::: Supplied text

BTC ByteTrend score 0/5

Source: ByteTree. BTC ByteTrend scores since 2016.

A few weeks ago, we said the sentiment would turn if price broke $58k. Today, it seems a close above $50k would be well received. The max line will be there by Christmas.

BTC is clearly showing resilience as every time the trend appears to be dead, it bounces. Gold does this and is a sign of asset maturity, which is clearly a good thing. That is good for price stability, yet on the flip side, it means runaway moves to the upside become less frequent. The price action in 2021 reaffirms that, as none of the new highs led to strong upward moves. This contrasts with 2020, and before that, 2017.

The big difference between BTC and ETH is the longer-term trend. ETH will take longer to turn around, which ought to be more supportive.

ETH ByteTrend score 2/5

Source: ByteTree. ETH ByteTrend scores since 2018.

That continues to be reflected in the relative trend, which is strong. As stated last week, the problem here is ETH sees higher fund outflows compared to BTC.

ETH (priced in BTC) score 5/5

Source: Bloomberg. ETH in BTC with ByteTrend moving averages past year.

Investment flows

BTC and ETH weekly flows have turned negative for the first time since the spring.

BTC

Source: ByteTree. Bitcoin fund inflows (net, 7-day cumulative) over the past year.

ETH has seen its lowest weekly reading on record, which I imagine could prove painful.

ETH

Source: ByteTree. ETH fund inflows over the past year.

Grayscale (GBTC) has also shown its widest discount ever, which is above 20%. Institutional demand is light, as confirmed by ByteTree’s Institutional Dominance Ratio (IDR).

Source: ByteTree. IDR (%) and the bitcoin price in 2021.

Things can change quickly in BTC. IDR gave a compelling buy signal as the large orders came through on the blockchain. That is something to be ready for if it happens again.

On-chain

A weak blockchain is a risk. Nothing new to report since last week, but the value gap remains wide.

Source: ByteTree. ByteTree Fair Value (USD) and the bitcoin price (USD) in 2021.

Macro

Yet this past week has been dominated by macro events. The Federal Reserve pledged to tighten policy more quickly than expected. Will they? Unlikely, but there’s a big asset bubble out there, and it is hard to imagine this being sustained for much longer.

The other issue is China. The Hang Seng China Enterprises Index is 0/5 on weak breadth.

Chinese equities make new lows

Source: Bloomberg. Hang Seng China Enterprises Index ByteTrend over the past year.

The stock market is weak, much of it down to property companies evaporating - as they do. Yet the malaise is spreading, and the US bond market is finally giving us a sell weak breadth signal too. Like Covid-19, this is no longer contained in China.

This chart records the cumulative advance decline line for the US bond market by recording risers and fallers. The previous negative periods were 2007/8, 2015 and 2018. All of these caused the stockmarket to rumble.

Source: FINRA. US bond advance decline line since 2007.

::::::

=== Brief ===
In the crypto market commentary, how large is the discount shown by Grayscale (GBTC)? Please work from the crypto market commentary alone.

::: Study material

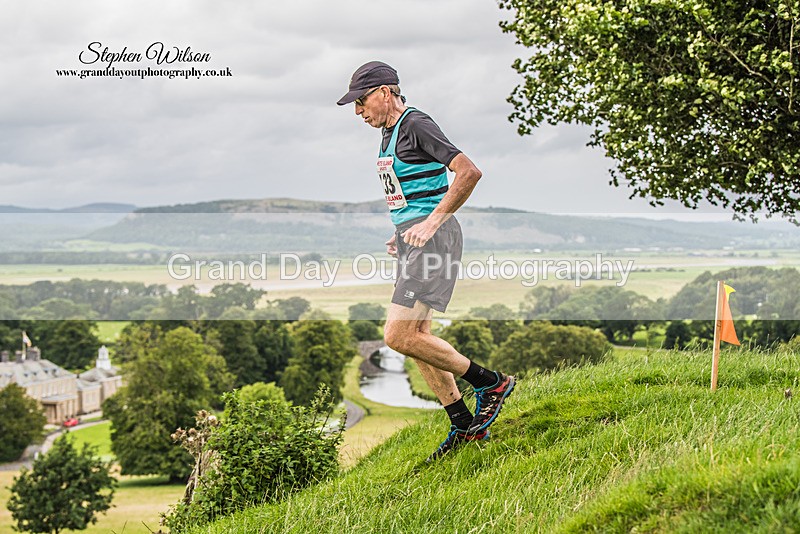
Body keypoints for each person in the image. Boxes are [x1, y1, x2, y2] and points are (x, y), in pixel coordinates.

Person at [337, 61, 516, 462]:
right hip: (413, 240)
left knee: (398, 336)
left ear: (385, 92)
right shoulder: (387, 134)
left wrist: (432, 222)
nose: (357, 112)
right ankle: (464, 426)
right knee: (419, 339)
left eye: (361, 102)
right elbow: (417, 190)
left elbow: (468, 172)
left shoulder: (415, 123)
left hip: (433, 240)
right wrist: (402, 229)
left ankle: (492, 383)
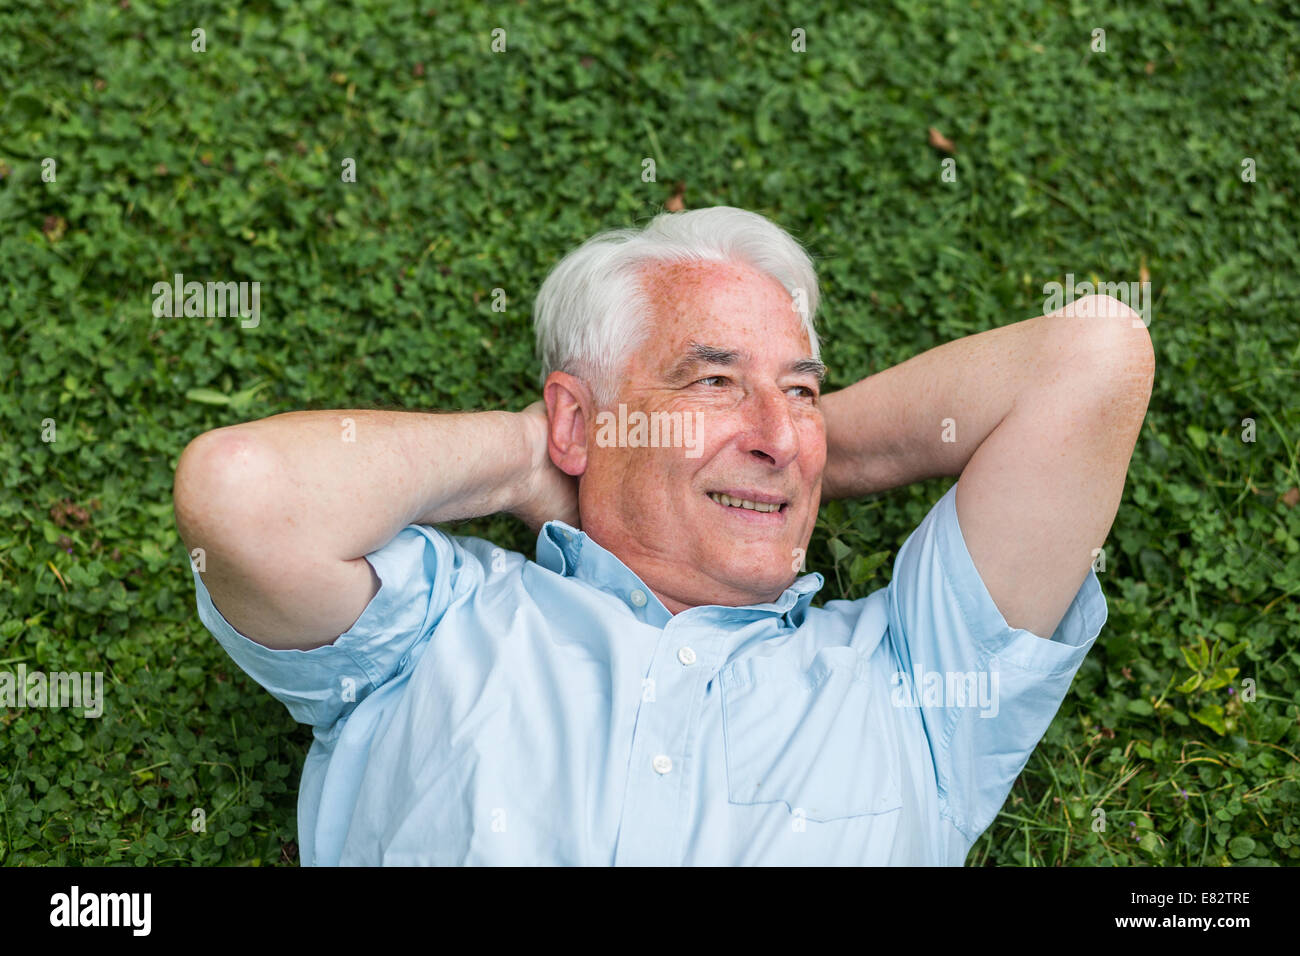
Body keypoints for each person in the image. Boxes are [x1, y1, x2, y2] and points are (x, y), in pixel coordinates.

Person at [173, 206, 1154, 865]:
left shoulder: (914, 680)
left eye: (803, 389)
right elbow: (242, 492)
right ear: (577, 419)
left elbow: (1094, 358)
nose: (778, 429)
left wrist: (783, 450)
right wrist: (531, 456)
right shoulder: (439, 624)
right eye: (712, 379)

::::::

=== Result for this exercise ===
It is the widest discount ever, above 20%.